Lynch's daring nighttime rescue used virtually every asset the U.S. had, reports CBS News Correspondent Lee Cowan, from a battalion of Marines who drew fire as a decoy to U.S. Special Forces, who ran through a hail of gunfire for a stranger — not once, but twice.
"There were firefights outside of the building, getting in and getting out," said Brig. Gen. Vincent Brooks at Central Command in Doha.
However, it may be some time before she is reunited with her family, since soldiers taken prisoner often need time to "decompress" and meet with medical and psychological experts.
Lynch joined the Army after graduating from high school in 2001. Her brother Greg enlisted the same day. Her 18-year-old sister Brandi will report for duty in August.

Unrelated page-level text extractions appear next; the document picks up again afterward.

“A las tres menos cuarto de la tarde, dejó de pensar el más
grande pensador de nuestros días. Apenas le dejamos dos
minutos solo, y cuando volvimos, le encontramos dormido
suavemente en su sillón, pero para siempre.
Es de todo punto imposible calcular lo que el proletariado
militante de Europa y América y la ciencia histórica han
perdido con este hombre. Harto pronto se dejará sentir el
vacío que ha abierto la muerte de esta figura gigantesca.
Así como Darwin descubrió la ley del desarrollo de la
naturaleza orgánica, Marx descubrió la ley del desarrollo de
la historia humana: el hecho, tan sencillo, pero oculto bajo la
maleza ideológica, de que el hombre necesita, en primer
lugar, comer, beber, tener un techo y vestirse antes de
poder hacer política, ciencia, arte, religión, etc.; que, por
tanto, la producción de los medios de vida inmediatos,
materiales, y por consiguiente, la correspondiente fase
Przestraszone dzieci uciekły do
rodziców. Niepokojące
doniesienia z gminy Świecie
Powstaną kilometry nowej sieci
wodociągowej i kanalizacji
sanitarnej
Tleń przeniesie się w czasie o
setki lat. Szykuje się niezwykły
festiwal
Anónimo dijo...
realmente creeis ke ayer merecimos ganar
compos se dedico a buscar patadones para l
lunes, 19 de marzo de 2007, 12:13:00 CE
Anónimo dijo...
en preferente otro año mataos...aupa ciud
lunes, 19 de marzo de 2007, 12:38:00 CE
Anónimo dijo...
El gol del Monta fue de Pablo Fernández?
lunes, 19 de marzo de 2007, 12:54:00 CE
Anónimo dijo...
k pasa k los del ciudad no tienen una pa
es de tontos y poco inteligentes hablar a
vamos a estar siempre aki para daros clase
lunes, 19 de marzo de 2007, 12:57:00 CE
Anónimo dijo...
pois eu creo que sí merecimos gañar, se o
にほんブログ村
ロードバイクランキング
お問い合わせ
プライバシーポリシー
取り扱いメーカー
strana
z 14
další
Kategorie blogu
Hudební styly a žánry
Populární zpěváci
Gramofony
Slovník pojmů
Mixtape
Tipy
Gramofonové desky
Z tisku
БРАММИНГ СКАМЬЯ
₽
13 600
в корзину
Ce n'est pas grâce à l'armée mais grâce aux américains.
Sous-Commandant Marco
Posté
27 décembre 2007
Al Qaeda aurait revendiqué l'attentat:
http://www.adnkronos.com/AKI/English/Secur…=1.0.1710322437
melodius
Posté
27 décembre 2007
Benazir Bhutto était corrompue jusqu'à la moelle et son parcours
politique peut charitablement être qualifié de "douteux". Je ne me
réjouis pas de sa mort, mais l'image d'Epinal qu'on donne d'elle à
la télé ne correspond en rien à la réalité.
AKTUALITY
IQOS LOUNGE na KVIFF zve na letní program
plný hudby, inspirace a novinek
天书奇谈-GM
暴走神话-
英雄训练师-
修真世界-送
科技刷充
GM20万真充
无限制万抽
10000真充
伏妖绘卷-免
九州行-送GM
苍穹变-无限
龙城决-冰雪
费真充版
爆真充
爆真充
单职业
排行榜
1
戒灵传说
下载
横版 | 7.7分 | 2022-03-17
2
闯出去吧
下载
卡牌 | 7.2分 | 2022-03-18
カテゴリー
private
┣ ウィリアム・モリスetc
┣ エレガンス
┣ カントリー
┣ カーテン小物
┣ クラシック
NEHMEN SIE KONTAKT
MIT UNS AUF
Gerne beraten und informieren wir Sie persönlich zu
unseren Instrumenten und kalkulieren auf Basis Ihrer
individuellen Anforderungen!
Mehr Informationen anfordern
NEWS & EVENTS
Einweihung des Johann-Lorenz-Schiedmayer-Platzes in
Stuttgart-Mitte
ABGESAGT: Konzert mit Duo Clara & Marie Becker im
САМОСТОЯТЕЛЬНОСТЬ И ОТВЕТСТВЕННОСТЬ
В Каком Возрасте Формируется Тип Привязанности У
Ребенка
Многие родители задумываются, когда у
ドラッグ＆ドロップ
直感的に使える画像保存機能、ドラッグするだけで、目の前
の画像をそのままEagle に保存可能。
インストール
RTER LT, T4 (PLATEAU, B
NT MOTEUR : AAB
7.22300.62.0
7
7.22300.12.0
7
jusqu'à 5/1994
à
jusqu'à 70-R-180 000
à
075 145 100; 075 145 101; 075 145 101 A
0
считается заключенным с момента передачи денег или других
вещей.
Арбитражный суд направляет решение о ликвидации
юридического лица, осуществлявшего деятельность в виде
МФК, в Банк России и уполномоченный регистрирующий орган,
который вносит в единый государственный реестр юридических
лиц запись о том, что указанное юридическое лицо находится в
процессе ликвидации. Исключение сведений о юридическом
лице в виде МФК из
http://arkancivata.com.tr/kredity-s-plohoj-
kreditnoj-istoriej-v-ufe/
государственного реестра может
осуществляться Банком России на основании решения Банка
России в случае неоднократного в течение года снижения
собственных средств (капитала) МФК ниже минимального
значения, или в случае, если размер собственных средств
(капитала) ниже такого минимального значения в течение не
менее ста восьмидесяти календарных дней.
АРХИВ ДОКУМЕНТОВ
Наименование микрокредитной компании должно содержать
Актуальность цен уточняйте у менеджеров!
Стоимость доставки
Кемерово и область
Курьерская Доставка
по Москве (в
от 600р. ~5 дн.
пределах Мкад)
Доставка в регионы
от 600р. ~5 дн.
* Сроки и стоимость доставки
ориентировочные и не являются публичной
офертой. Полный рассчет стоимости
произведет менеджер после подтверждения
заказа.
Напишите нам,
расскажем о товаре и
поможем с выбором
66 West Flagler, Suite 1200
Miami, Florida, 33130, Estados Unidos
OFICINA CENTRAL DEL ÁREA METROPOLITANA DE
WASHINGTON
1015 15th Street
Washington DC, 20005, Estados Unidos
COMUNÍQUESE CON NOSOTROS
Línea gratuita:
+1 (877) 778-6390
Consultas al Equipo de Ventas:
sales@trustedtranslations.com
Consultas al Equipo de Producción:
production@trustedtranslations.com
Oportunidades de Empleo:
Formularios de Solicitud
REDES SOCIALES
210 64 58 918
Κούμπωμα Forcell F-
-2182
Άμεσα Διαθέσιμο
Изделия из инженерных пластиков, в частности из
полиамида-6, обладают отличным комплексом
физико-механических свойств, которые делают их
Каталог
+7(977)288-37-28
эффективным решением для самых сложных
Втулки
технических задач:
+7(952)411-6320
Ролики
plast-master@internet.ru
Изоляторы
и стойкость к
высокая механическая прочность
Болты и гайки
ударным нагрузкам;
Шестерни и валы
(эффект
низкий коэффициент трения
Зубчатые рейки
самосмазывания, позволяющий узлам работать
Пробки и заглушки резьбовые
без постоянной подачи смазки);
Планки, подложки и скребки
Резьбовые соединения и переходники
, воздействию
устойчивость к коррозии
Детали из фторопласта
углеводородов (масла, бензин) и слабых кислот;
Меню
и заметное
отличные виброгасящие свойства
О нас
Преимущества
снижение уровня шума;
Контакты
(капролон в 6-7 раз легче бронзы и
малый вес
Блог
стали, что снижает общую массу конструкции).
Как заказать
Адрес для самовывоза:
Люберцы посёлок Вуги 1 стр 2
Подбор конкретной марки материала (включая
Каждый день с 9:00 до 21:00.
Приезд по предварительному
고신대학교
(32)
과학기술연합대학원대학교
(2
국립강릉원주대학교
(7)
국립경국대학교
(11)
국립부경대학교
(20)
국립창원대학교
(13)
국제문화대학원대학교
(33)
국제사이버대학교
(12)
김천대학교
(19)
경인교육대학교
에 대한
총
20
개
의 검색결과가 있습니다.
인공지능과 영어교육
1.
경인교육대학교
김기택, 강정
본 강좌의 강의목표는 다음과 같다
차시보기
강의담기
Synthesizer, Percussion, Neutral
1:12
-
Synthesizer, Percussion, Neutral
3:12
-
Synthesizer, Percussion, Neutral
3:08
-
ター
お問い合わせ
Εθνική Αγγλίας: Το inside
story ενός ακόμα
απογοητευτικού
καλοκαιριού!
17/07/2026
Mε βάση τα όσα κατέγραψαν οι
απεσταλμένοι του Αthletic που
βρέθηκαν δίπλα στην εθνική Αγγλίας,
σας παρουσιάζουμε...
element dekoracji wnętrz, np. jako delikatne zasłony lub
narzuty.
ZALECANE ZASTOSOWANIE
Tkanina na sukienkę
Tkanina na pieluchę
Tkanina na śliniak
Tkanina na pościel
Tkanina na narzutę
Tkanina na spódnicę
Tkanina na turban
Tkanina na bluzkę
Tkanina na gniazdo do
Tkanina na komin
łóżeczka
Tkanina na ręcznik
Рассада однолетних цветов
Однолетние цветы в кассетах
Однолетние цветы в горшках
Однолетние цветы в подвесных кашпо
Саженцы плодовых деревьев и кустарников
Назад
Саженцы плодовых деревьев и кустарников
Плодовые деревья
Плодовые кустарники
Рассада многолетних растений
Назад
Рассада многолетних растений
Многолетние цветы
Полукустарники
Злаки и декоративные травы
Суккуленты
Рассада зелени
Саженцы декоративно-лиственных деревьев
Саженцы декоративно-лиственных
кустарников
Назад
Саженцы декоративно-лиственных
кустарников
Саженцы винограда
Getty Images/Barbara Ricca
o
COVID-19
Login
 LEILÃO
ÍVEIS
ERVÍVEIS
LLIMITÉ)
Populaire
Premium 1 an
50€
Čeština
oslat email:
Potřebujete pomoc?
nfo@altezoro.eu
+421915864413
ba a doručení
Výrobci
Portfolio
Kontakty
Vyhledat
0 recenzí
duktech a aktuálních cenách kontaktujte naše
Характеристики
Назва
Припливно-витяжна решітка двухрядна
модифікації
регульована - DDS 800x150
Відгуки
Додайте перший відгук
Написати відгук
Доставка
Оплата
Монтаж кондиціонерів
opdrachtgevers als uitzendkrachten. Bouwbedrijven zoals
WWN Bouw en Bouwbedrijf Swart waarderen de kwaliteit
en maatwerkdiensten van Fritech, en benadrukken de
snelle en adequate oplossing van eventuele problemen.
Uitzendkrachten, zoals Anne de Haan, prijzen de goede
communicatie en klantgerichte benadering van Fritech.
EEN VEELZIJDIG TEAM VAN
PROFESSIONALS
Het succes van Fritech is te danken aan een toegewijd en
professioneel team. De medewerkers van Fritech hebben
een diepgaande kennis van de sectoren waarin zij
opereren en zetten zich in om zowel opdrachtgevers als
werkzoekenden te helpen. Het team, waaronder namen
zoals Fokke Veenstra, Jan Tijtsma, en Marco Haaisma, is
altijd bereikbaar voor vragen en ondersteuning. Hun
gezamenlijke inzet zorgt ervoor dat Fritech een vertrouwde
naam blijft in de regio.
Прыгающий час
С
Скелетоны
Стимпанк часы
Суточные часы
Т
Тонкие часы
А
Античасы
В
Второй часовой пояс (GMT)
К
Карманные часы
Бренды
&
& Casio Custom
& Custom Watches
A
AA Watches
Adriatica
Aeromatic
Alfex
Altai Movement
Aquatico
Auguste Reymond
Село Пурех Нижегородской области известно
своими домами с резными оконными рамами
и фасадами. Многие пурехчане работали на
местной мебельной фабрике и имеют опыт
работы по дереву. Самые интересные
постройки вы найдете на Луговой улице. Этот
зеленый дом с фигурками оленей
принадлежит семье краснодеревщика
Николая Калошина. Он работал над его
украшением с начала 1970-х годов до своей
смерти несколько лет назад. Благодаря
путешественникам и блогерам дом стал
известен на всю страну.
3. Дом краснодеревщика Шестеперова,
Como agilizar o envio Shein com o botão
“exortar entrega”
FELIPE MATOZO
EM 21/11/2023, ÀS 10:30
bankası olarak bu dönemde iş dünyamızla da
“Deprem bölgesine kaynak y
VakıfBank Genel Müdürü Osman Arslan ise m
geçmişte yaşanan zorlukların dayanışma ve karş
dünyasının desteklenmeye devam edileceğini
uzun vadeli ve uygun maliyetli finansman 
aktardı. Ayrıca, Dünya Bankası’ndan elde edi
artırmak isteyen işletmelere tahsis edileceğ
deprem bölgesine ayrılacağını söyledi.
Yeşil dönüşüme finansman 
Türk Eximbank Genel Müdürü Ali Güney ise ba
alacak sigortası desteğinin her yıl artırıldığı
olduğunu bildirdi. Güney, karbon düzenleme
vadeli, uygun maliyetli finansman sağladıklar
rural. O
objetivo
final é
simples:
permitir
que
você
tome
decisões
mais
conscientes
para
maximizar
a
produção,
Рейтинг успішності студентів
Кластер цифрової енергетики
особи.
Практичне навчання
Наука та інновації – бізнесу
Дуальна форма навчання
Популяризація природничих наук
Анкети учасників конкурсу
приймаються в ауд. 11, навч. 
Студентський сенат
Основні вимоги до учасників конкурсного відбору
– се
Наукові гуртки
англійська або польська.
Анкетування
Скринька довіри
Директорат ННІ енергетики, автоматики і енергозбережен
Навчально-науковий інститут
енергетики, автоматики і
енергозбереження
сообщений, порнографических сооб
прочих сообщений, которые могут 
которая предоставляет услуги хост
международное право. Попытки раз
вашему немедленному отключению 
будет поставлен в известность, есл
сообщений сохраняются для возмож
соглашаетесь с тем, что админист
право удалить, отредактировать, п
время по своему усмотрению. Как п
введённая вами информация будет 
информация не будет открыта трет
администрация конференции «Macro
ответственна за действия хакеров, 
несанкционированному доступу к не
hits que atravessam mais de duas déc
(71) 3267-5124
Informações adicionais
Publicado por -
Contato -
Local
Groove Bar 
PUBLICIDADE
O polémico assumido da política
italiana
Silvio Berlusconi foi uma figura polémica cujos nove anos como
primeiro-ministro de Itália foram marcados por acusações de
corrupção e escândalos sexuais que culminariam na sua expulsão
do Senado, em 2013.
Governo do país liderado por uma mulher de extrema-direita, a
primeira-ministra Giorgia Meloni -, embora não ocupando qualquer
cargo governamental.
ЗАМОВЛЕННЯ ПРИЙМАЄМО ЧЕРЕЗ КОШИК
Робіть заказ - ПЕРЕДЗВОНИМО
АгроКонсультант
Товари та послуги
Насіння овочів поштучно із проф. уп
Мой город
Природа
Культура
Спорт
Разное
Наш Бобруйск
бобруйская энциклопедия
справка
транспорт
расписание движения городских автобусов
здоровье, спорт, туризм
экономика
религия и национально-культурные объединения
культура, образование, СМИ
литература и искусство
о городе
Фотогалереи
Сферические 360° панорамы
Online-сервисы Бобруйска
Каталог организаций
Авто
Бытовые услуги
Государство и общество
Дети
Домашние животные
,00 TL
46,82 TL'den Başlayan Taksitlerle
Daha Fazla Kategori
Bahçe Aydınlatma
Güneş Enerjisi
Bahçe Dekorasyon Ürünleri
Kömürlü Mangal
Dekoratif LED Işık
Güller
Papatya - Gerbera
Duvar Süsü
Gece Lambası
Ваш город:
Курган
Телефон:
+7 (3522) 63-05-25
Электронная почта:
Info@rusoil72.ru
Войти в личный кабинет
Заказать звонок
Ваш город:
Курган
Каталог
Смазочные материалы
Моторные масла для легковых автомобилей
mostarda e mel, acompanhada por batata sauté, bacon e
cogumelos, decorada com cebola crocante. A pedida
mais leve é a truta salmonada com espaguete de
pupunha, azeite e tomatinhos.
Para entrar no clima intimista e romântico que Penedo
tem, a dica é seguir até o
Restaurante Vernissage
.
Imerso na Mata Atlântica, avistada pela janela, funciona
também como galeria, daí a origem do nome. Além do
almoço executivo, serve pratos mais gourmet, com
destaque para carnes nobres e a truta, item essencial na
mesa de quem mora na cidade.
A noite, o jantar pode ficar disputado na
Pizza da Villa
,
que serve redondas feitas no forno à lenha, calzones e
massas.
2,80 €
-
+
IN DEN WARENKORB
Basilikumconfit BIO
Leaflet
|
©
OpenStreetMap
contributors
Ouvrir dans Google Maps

"I still want to do it even more. It's the Lynch blood," says Brandi Lynch.
Jessica Lynch is ultimately headed for tamer territory, in pursuit of her dream to become a kindergarten teacher. Wednesday, she was deluged with offers of full scholarships to colleges in her home state.
"She wants to become a teacher, and we are going to see that she becomes one," said West Virginia Gov. Bob Wise, offering Lynch free tuition at a state public college or university of her choosing.